Re: WIP Patch: Precalculate stable functions, infrastructure v1

From: Marina Polyakova <m(dot)polyakova(at)postgrespro(dot)ru>
To: pgsql-hackers(at)lists(dot)postgresql(dot)org
Cc: Tom Lane <tgl(at)sss(dot)pgh(dot)pa(dot)us>, Andres Freund <andres(at)anarazel(dot)de>, Alexander Korotkov <a(dot)korotkov(at)postgrespro(dot)ru>, Arthur Zakirov <a(dot)zakirov(at)postgrespro(dot)ru>, Aleksander Alekseev <a(dot)alekseev(at)postgrespro(dot)ru>, Dmitry Dolgov <9erthalion6(at)gmail(dot)com>, Robert Haas <robertmhaas(at)gmail(dot)com>
Subject: Re: WIP Patch: Precalculate stable functions, infrastructure v1
Date: 2018-02-01 05:01:48
Message-ID: b9a484a81a59b724edb90c16288843cb@postgrespro.ru
Views: Raw Message | Whole Thread | Download mbox | Resend email
Thread:
Lists: pgsql-hackers

Hello, hackers!

This is the 8-th version of the patch for the precalculation of stable
or immutable functions, stable or immutable operators and other
nonvolatile expressions. This is a try to fix the most problems (I'm
sorry, it took some time..) that Tom Lane and Andres Freund mentioned in
[1], [2] and [3]. It is based on the top of master, and on my computer
make check-world passes. And I'll continue work on it.

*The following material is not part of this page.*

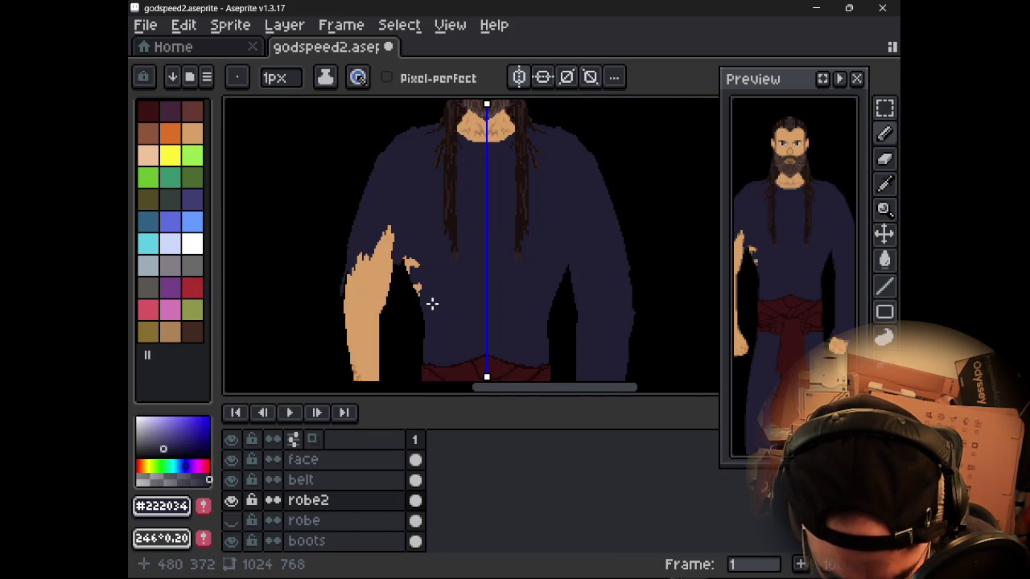
drag(429, 299, 453, 128)
scroll(434, 210, down, 2)
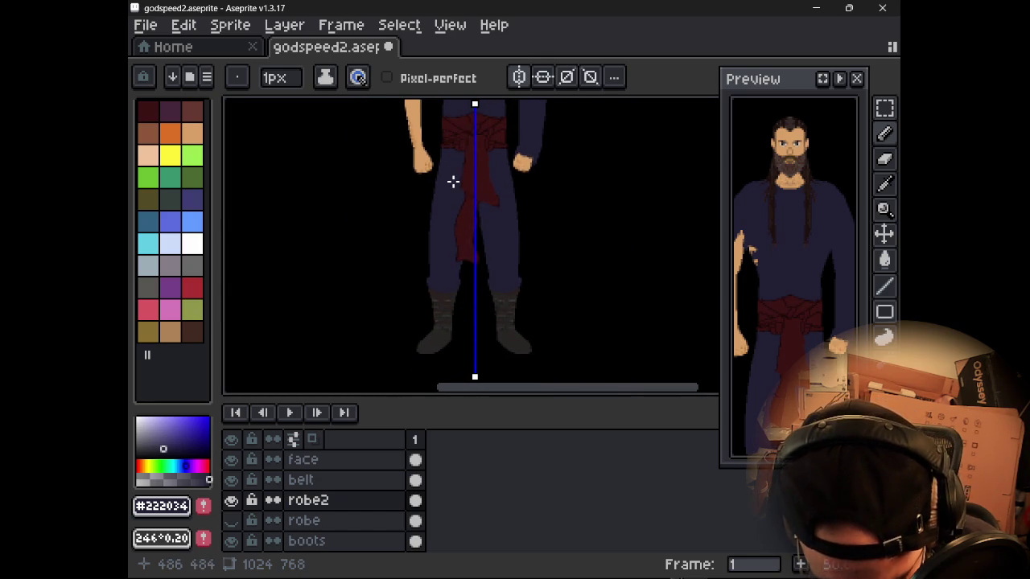
scroll(443, 298, up, 3)
drag(444, 298, 333, 165)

Any suggestions are welcome!

[1]
https://www.postgresql.org/message-id/27837.1516138246%40sss.pgh.pa.us
[2]
https://www.postgresql.org/message-id/29643.1516140301%40sss.pgh.pa.us
[3]
https://www.postgresql.org/message-id/20180124203616.3gx4vm45hpoijpw3%40alap3.anarazel.de

> On 17-01-2018 0:30, Tom Lane wrote:
> ...
> This is indeed quite a large patch, but it seems to me it could become
> smaller. After a bit of review:
>
> 1. I do not like what you've done with ParamListInfo. The changes
> around
> that are invasive, accounting for a noticeable part of the patch bulk,
> and I don't think they're well designed. Having to cast back and forth
> between ParamListInfo and ParamListInfoCommon and so on is ugly and
> prone
> to cause (or hide) errors. And I don't really understand why
> ParamListInfoPrecalculationData exists at all. Couldn't you have gotten
> the same result with far fewer notational changes by defining another
> PARAM_FLAG bit in the existing pflags field? (Or alternatively, maybe
> the real need here is for another ParamKind value for Param nodes?)
>
> I also dislike this approach because it effectively throws away the
> support for "virtual" param arrays that I added in commit 6719b238e:
> ParamListInfoPrecalculationData has no support for dynamically
> determined
> parameter properties, which is surely something that somebody will
> need.
> (It's just luck that the patch doesn't break plpgsql today.) I realize
> that that's a recent commit and the code I'm complaining about predates
> it, but we need to adjust this so that it fits in with the new
> approach.
> See comment block at lines 25ff in params.h.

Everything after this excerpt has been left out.